Like most young people, I was unsure what I wanted to do with my life. I knew that I liked to write. I just didn't know what to do with it or how to use it to make a living. I guess that's why my path wasn't straight. In fact, it twisted and turned all over the place.
I started out doing the thing most often expected of English majors--teaching. I hadn't really wanted to teach, and shortly after I started, a fellow teacher told me: Those who can, do; Those who can't, teach. Iknew that I wanted to be a doer.
So I went sideways on the path and took a writing-related job in industry as a technical editor. If there are two sides to your brain, the critical side and and creative side, editing is an activity firmly encamped on the critical side. It's all about rules and correctness. It spelled death to my imagination and led to brain stagnation. I edited reports about solid propellant rocket motors--ugh!--while the company I worked for was responsible for the deaths of seven people aboard the space shuttle when their rocket motors failed. As soon as I could, I escaped.
Then I went backward and did something barely related to writing. I took a part-time job as a reader for a blind attorney. The part time bit allowed me some writing time, but once again the job itself was deadly boring. I read aloud trust agreements and wills to a lawyer who worked for a bank, and in the short time I was there, I learned that the only people who truly mattered were those who had lots of money, and they went to great lengths to keep it out of the hands of their descendants, as if it still belonged to them after death.
In between all my jobs in academia, industry, and banking, I wrote non-fiction articles for newspapers and magazines. For a while, I had a regular gig writing articles for a magazine called LifeSports, where I wrote about everything from windsurfing to shuffleboard. It was fun, but it didn't move or inspire me. I loved novels. Stories make me think, give me insight into myself and the world. Beautifully written books with a thoughtful message, they help make the world a better place and I wanted to be part of that. I wanted to touch someone's heart, perhaps give him a new insight or cause her to consider something differently.

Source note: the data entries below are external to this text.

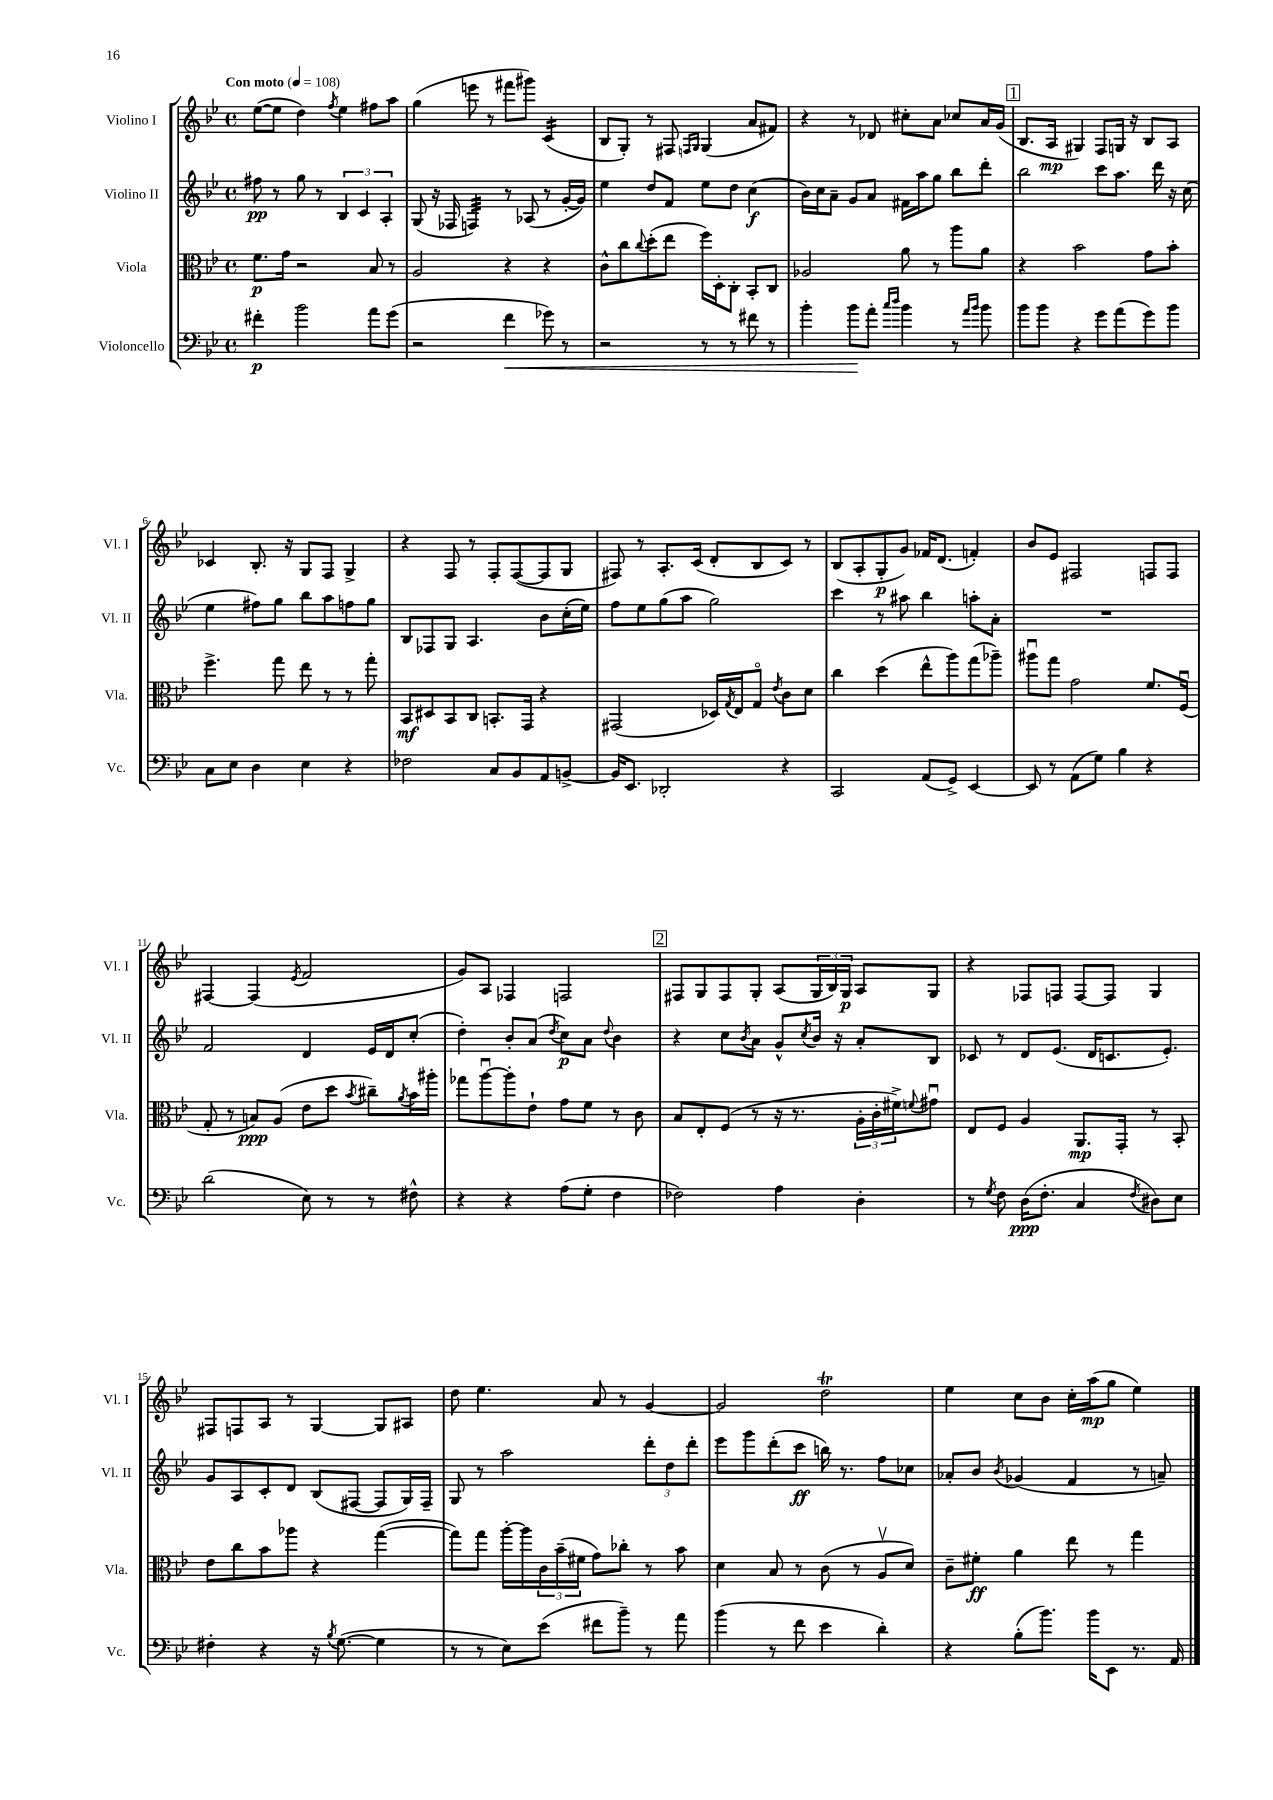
<<
\new StaffGroup <<
\new Staff = "s0" \with { instrumentName = "Violino I" shortInstrumentName = "Vl. I" } {
    \clef treble \key bes \major \defaultTimeSignature \time 4/4 \tempo "Con moto" 4 = 108
    ees''8~( ees''8 d''4) \acciaccatura { f''8 } ees''4 fis''8 a''8 |
    g''4( e'''8 r8 fis'''8 gis'''8) c'4:16( |
    bes8 g8-.) r8 fis8 \grace { f16 g16 } g4( a'8 fis'8) |
    r4 r8 des'8 cis''8-. a'8 ces''8 a'16 g'16( |
    \mark \markup { \box "1" } bes8. a16\mp gis4) f8 g16 r16 bes8 a8 |
    ces'4 bes8.-. r16 g8 f8 g4-> |
    r4 f8 r8 f8-. f8~( f8 g8 |
    fis8) r8 a8.-. c'16( d'8-. bes8 c'8) r8 |
    bes8( a8-. g8-.\p g'8) fes'16 d'8.( f'4-.) |
    bes'8 ees'8 fis2 f8 f8 |
    fis4~ fis4( \acciaccatura { ees'8 } f'2 |
    g'8) a8 fes4 f2 |
    \mark \markup { \box "2" } fis8 g8 fis8 g8-. a8( \tuplet 3/2 { g16 bes16) g16\p } a8 g8 |
    r4 fes8 f8 f8~ f8 g4 |
    fis8 f8 a8 r8 g4~ g8 ais8 |
    d''8 ees''4. a'8 r8 g'4~ |
    g'2 d''2\trill |
    ees''4 c''8 bes'8 c''16-. a''16\mp( g''8 ees''4) \bar "|." |
}
\new Staff = "s1" \with { instrumentName = "Violino II" shortInstrumentName = "Vl. II" } {
    \clef treble \key bes \major \defaultTimeSignature \time 4/4
    fis''8\pp r8 g''8 r8 \tuplet 3/2 { bes4 c'4 a4-. } |
    g8( r16 fes16 f4:32) r8 aes8( r8 g'16~-. g'16) |
    ees''4 d''8 f'8 ees''8 d''8 c''4\f( |
    bes'16) c''16 a'8-- g'8 a'8 fis'16 a''16 g''8 bes''8 d'''8-. |
    \mark \markup { \box "1" } bes''2 c'''8 a''8. d'''16 r16 c''16( |
    ees''4 fis''8) g''8 bes''8 a''8 f''8 g''8 |
    bes8 fes8 g8 a4. bes'8 c''16-.( ees''16) |
    f''8 ees''8 g''8( a''8 g''2) |
    c'''4 r8 ais''8 bes''4 a''8-. a'8-. |
    R1 |
    f'2 d'4 ees'16 d'16 c''8-.( |
    d''4-.) bes'8-. a'8( \acciaccatura { d''8 } c''8\p) a'8 \appoggiatura { d''8 } bes'4 |
    \mark \markup { \box "2" } r4 c''8 \acciaccatura { bes'8 } a'8 g'8-^ \acciaccatura { c''8 } bes'16 r16 a'8-. bes8 |
    ces'8 r8 d'8 ees'8.( d'16 c'8. ees'8.-.) |
    g'8 a8 c'8-. d'8 bes8( fis8~ fis8 g16) fis16-- |
    g8 r8 a''2 \tuplet 3/2 { d'''8-. d''8 d'''8-. } |
    ees'''8 g'''8 d'''8-.( c'''8\ff b''16) r8. f''8 ces''8 |
    aes'8-. bes'8 \acciaccatura { bes'8 } ges'4( f'4 r8 a'8--) \bar "|." |
}
\new Staff = "s2" \with { instrumentName = "Viola" shortInstrumentName = "Vla." } {
    \clef alto \key bes \major \defaultTimeSignature \time 4/4
    f'8.\p g'16 r2 bes8 r8 |
    a2 r4 r4 |
    c'8-^ c''8 \appoggiatura { c''8 } d''8-.( ees''8 f''16) d16-. c8-. bes,8-. c8 |
    aes2 a'8 r8 a''8 a'8 |
    \mark \markup { \box "1" } r4 bes'2 g'8 bes'8-. |
    f''4.-> g''8 ees''8 r8 r8 g''8-. |
    bes,8\mf dis8 bes,8 c8 b,8.-. g,16 r4 |
    gis,2( des16) \acciaccatura { g8 } ees16 g8\flageolet \acciaccatura { ees'8 } c'8 d'8 |
    c''4 d''4( ees''8-^ a''8) g''8( aes''8--) |
    ais''8\downbow g''8 g'2 f'8. f16\downbow( |
    g8-. r8 b8\ppp) a8( ees'8 d''8 \acciaccatura { bes'8 } cis''8--) \acciaccatura { a'8 } bes'16 ais''16-. |
    ges''8 a''8~\downbow a''8-. ees'8-! g'8 f'8 r8 c'8 |
    \mark \markup { \box "2" } bes8 ees8-. f8( r8 r16 r8. \tuplet 3/2 { a16-. c'16-. fis'16->) } \appoggiatura { f'8 } gis'8\downbow |
    ees8 f8 a4 a,8.\mp g,16-. r8 bes,8-. |
    ees'8 c''8 bes'8 aes''8 r4 g''4~( |
    g''8) g''8 a''16~-. a''16 \tuplet 3/2 { c'16 bes'16--( fis'16 } g'8) ces''8-. r8 bes'8 |
    d'4 bes8 r8 c'8( r8 a8\upbow d'8) |
    c'8-- fis'8-.\ff a'4 ees''8 r8 g''4 \bar "|." |
}
\new Staff = "s3" \with { instrumentName = "Violoncello" shortInstrumentName = "Vc." } {
    \clef bass \key bes \major \defaultTimeSignature \time 4/4
    fis'4-.\p bes'2 a'8 g'8( |
    r2 f'4\< ges'8) r8 |
    r2 r8 r8 fis'8 r8 |
    bes'4-. bes'8\! a'8-. \grace { c''16 d''16 } bes'4 r8 \grace { a'16 bes'16 } bes'8 |
    \mark \markup { \box "1" } bes'8 bes'8 r4 g'8 a'8( g'8) bes'8 |
    c8 ees8 d4 ees4 r4 |
    fes2 c8 bes,8 a,8 b,8~-> |
    b,16 ees,8. des,2-. r4 |
    c,2 a,8( g,8->) ees,4~ |
    ees,8 r8 a,8( g8) bes4 r4 |
    d'2( ees8) r8 r8 fis8-^ |
    r4 r4 a8( g8-. f4 |
    \mark \markup { \box "2" } fes2) a4 d4-. |
    r8 \acciaccatura { g8 } f8 d16\ppp( f8.-. c4 \acciaccatura { f8 } dis8) ees8 |
    fis4-. r4 r16 \acciaccatura { bes8 } g8.~( g4 |
    r8 r8 ees8) ees'8( fis'8 bes'8--) r8 a'8 |
    bes'4( r8 f'8 ees'4 d'4-.) |
    r4 bes8-.( bes'8.) bes'16 ees,8 r8. a,16 \bar "|." |
}
>>
>>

Writers aren't all about money, they do it because they're inspired to, because they love the written word, because they're driven to, and because they know that nothing else they will do in life will really satisfy. But there's trials and tribulations that go along with it. Generally, they need a patron or an alternate source of income that allows them time to write. I was slow in figuring all this out, and it wasn't until late middle age that I finally found the right combination of writing and work, and that has only been possible because of my perseverance and because of my beloved husband.
So if you want to write, don't despair. The road may be twisting and steep. Just always keep your eyes always on the page.